As we monitor Google Analytics for clients, we have seen a significant increase in the percentage of visits which are coming from mobile and tablet users. At the beginning of last year, these visits were well under 7-8% of all visits to the site. Now we are seeing upwards of 20% mobile and tablet visitors on many sites.
How is your website working on these devices? Google Analytics will not only tell you how many visits are from mobile users, but will also compare their visits with desktop users when you look at the Mobile section on your analytics dashboard. The screen below shows some of the statistics on this page.
One important clue that your website may not be usable enough in mobile is to look at the Bounce Rate. The bounce rate tells you how many people came to your site and immediately clicked away from it. Bounce rate is usually an indication that your site content is not relevant to what the user is looking for. However, when the mobile bounce rate is significantly higher than the non-mobile bounce rate this can indicate that your site doesn’t work very well on mobile devices. The example above is a site not optimized for mobile browsing. The site currently has about 14% mobile traffic. For non-mobile visitors the bounce rate is about 15%. For mobile visitors, the bounce rate is 29% which is significantly greater than the overall site average of about 18%. Yet, the percentage of new users visiting the site is the same or even greater for the mobile users.
Mobile browsing requires different considerations in your website design. Here are a few of these:
- The buttons have to be bigger. “Clicking” with a fingertip is much harder when the target area is small.

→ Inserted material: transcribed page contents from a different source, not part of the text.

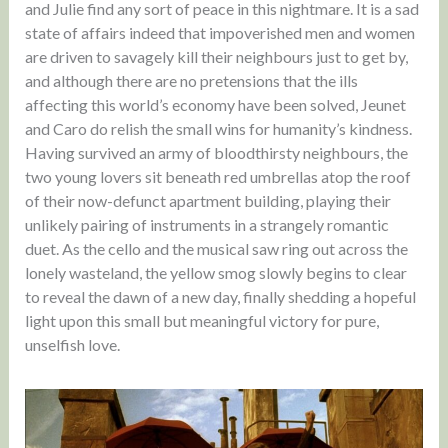
and Julie find any sort of peace in this nightmare. It is a sad
state of affairs indeed that impoverished men and women
are driven to savagely kill their neighbours just to get by,
and although there are no pretensions that the ills
affecting this world’s economy have been solved, Jeunet
and Caro do relish the small wins for humanity’s kindness.
Having survived an army of bloodthirsty neighbours, the
two young lovers sit beneath red umbrellas atop the roof
of their now-defunct apartment building, playing their
unlikely pairing of instruments in a strangely romantic
duet. As the cello and the musical saw ring out across the
lonely wasteland, the yellow smog slowly begins to clear
to reveal the dawn of a new day, finally shedding a hopeful
light upon this small but meaningful victory for pure,
unselfish love.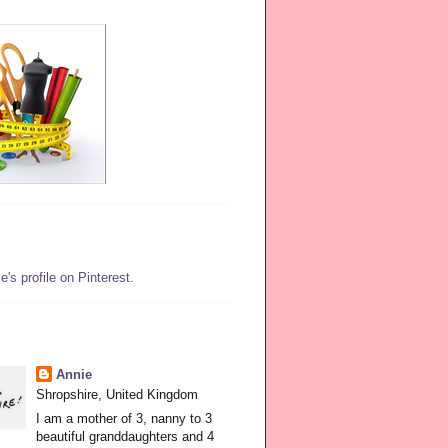
e's profile on Pinterest.
Annie
Shropshire, United Kingdom
I am a mother of 3, nanny to 3
beautiful granddaughters and 4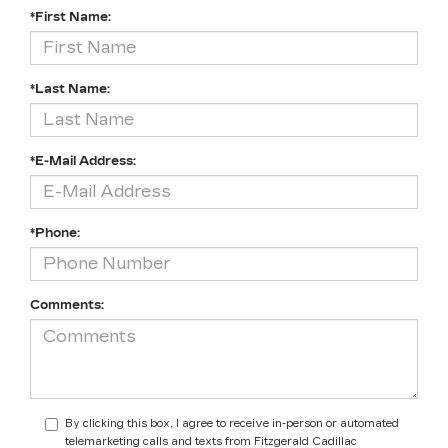
*First Name:
*Last Name:
*E-Mail Address:
*Phone:
Comments:
By clicking this box, I agree to receive in-person or automated
telemarketing calls and texts from Fitzgerald Cadillac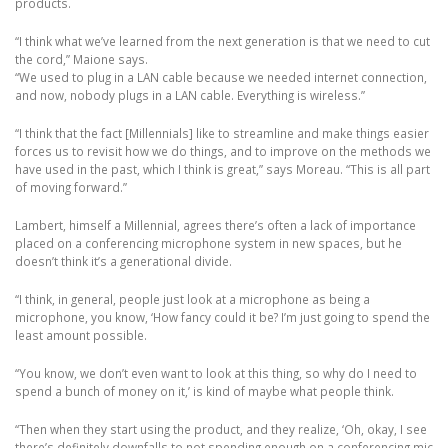
products.
“I think what we’ve learned from the next generation is that we need to cut
the cord,” Maione says.
“We used to plug in a LAN cable because we needed internet connection,
and now, nobody plugs in a LAN cable. Everything is wireless.”
“I think that the fact [Millennials] like to streamline and make things easier
forces us to revisit how we do things, and to improve on the methods we
have used in the past, which I think is great,” says Moreau. “This is all part
of moving forward.”
Lambert, himself a Millennial, agrees there’s often a lack of importance
placed on a conferencing microphone system in new spaces, but he
doesn’t think it’s a generational divide.
“I think, in general, people just look at a microphone as being a
microphone, you know, ‘How fancy could it be? I’m just going to spend the
least amount possible.
“You know, we don’t even want to look at this thing, so why do I need to
spend a bunch of money on it,’ is kind of maybe what people think.
“Then when they start using the product, and they realize, ‘Oh, okay, I see
there’s definitely downfalls to not spending enough on a conferencing mic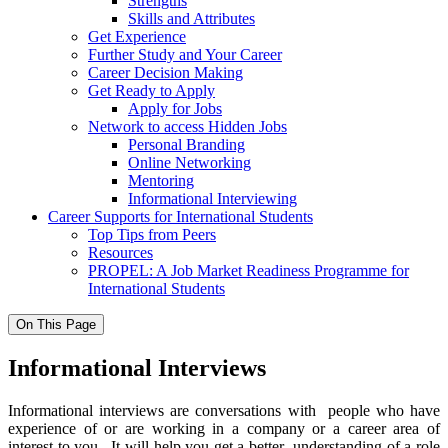
Strengths
Skills and Attributes
Get Experience
Further Study and Your Career
Career Decision Making
Get Ready to Apply
Apply for Jobs
Network to access Hidden Jobs
Personal Branding
Online Networking
Mentoring
Informational Interviewing
Career Supports for International Students
Top Tips from Peers
Resources
PROPEL: A Job Market Readiness Programme for
International Students
On This Page
Informational Interviews
Informational interviews
are conversations with people who have
experience of or are working in a company or a career area of
interest to you. It will help you get a better understanding of a role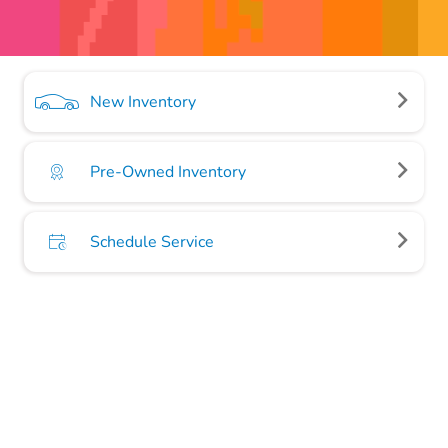
New Inventory
Pre-Owned Inventory
Schedule Service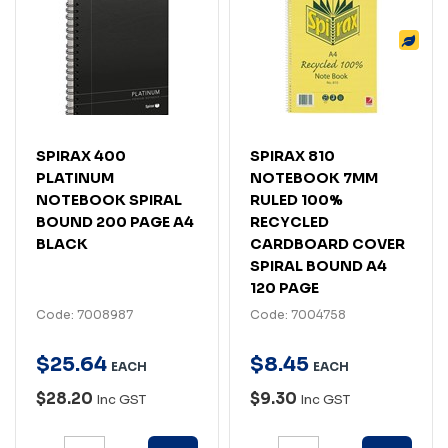
SPIRAX 400
SPIRAX 810
PLATINUM
NOTEBOOK 7MM
NOTEBOOK SPIRAL
RULED 100%
BOUND 200 PAGE A4
RECYCLED
BLACK
CARDBOARD COVER
SPIRAL BOUND A4
120 PAGE
Code: 7008987
Code: 7004758
$
25
.
64
$
8
.
45
EACH
EACH
$28.20
$9.30
Inc GST
Inc GST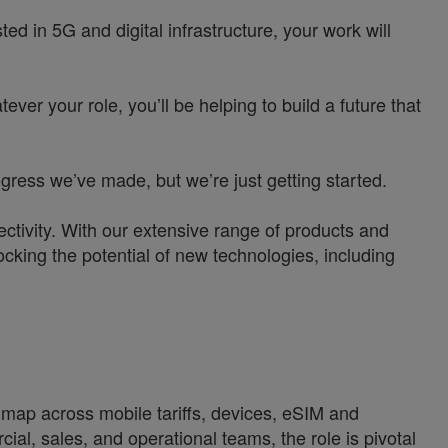
d in 5G and digital infrastructure, your work will
ver your role, you’ll be helping to build a future that
ress we’ve made, but we’re just getting started.
ctivity. With our extensive range of products and
ocking the potential of new technologies, including
dmap across mobile tariffs, devices, eSIM and
l, sales, and operational teams, the role is pivotal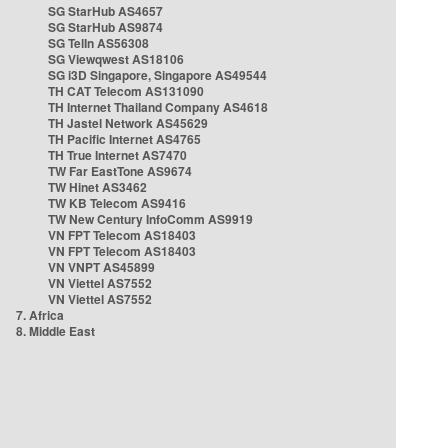
SG StarHub AS4657
SG StarHub AS9874
SG TelIn AS56308
SG Viewqwest AS18106
SG i3D Singapore, Singapore AS49544
TH CAT Telecom AS131090
TH Internet Thailand Company AS4618
TH Jastel Network AS45629
TH Pacific Internet AS4765
TH True Internet AS7470
TW Far EastTone AS9674
TW Hinet AS3462
TW KB Telecom AS9416
TW New Century InfoComm AS9919
VN FPT Telecom AS18403
VN FPT Telecom AS18403
VN VNPT AS45899
VN Viettel AS7552
VN Viettel AS7552
7. Africa
8. Middle East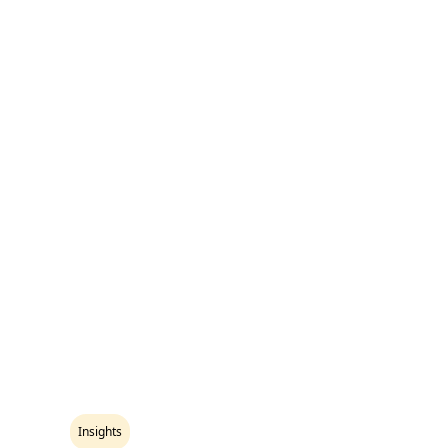
Insights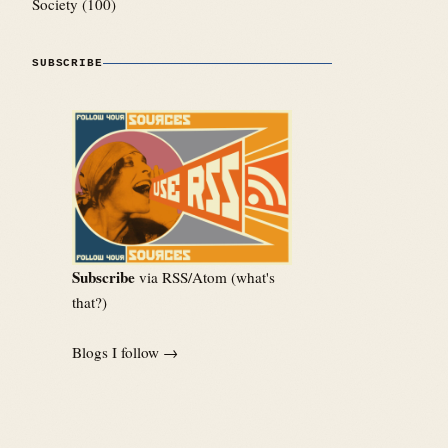
Society
(100)
SUBSCRIBE
Subscribe
via RSS/Atom (
what's
that?
)
Blogs I follow →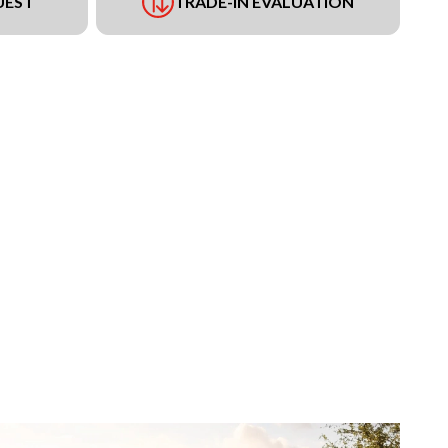
UEST
TRADE-IN EVALUATION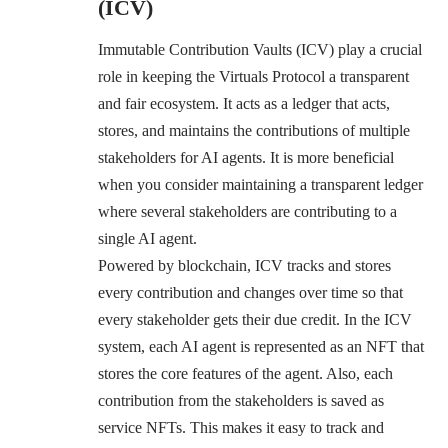
(ICV)
Immutable Contribution Vaults (ICV) play a crucial
role in keeping the Virtuals Protocol a transparent
and fair ecosystem. It acts as a ledger that acts,
stores, and maintains the contributions of multiple
stakeholders for AI agents. It is more beneficial
when you consider maintaining a transparent ledger
where several stakeholders are contributing to a
single AI agent.
Powered by blockchain, ICV tracks and stores
every contribution and changes over time so that
every stakeholder gets their due credit. In the ICV
system, each AI agent is represented as an NFT that
stores the core features of the agent. Also, each
contribution from the stakeholders is saved as
service NFTs. This makes it easy to track and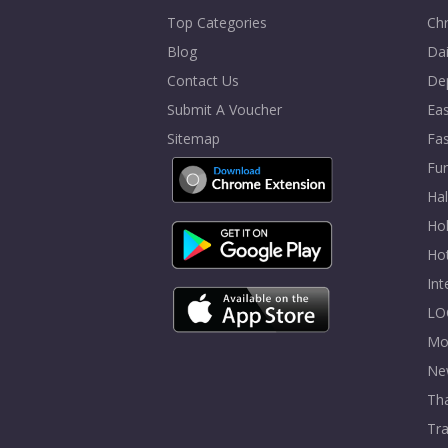
Top Categories
Chr
Blog
Dai
Contact Us
De
Submit A Voucher
Eas
Sitemap
Fa
Fur
Ha
Hol
Ho
In
LO
Mo
Ne
Tha
Tra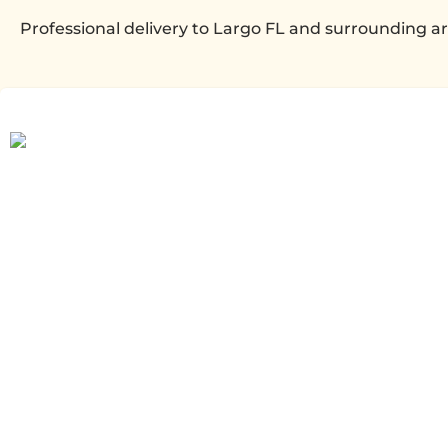
Professional delivery to
Largo FL
and surrounding are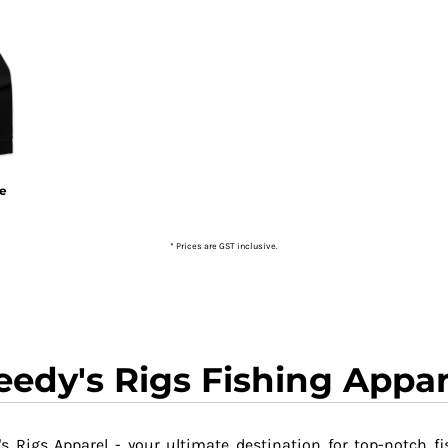
ie
* Prices are GST inclusive.
eedy's Rigs Fishing Appar
s Rigs Apparel - your ultimate destination for top-notch fi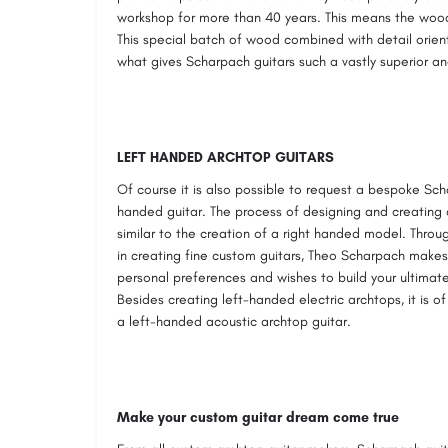
workshop for more than 40 years. This means the wood
This special batch of wood combined with detail orien
what gives Scharpach guitars such a vastly superior an
LEFT HANDED ARCHTOP GUITARS
Of course it is also possible to request a bespoke Sch
handed guitar. The process of designing and creating 
similar to the creation of a right handed model. Thro
in creating fine custom guitars, Theo Scharpach makes i
personal preferences and wishes to build your ultimat
Besides creating left-handed electric archtops, it is o
a left-handed acoustic archtop guitar.
Make your custom guitar dream come true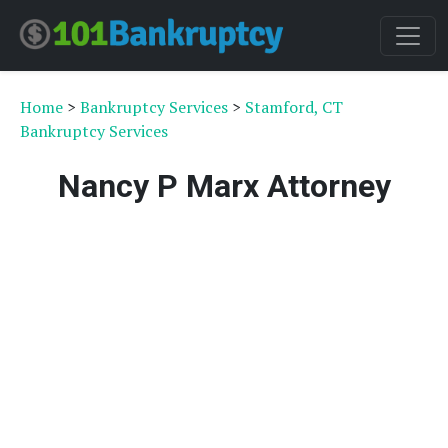
Home
>
Bankruptcy Services
>
Stamford, CT
Bankruptcy Services
Nancy P Marx Attorney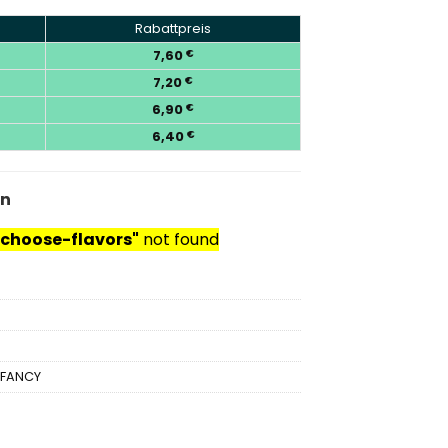
Rabattpreis
7,60
€
7,20
€
6,90
€
6,40
€
en
choose-flavors"
not found
IFANCY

- The text has to be larger. Web sites that collapse to show content in an immediately readable fashion are better than sites that require lots of zooming and scrolling.
- Don’t rely on rollover effects for menus and content. Flyout menus are popular, but in general, actions on a touch screen are clicks.
- Don’t use Flash. As well as the problems with search engines and Flash, most mobile browsers do not support it.
- Link to your phone number. Most mobile browsers can place a phone call right from the link.
Should you have a separate mobile web site? An iPhone app? An Android app? Depending on your market and the amount of traffic you get on your web site, the answer may be yes. However, for most small and medium businesses this is not realistic or affordable for many reasons. Fortunately, it is getting easier to create a website that is optimized for multiple device viewing. A good website framework based on HTML5 and responsive design will ensure that your site is functional and well positioned for the future. Our number one recommendation for customers this year is to make sure your website gets optimized for mobile devices.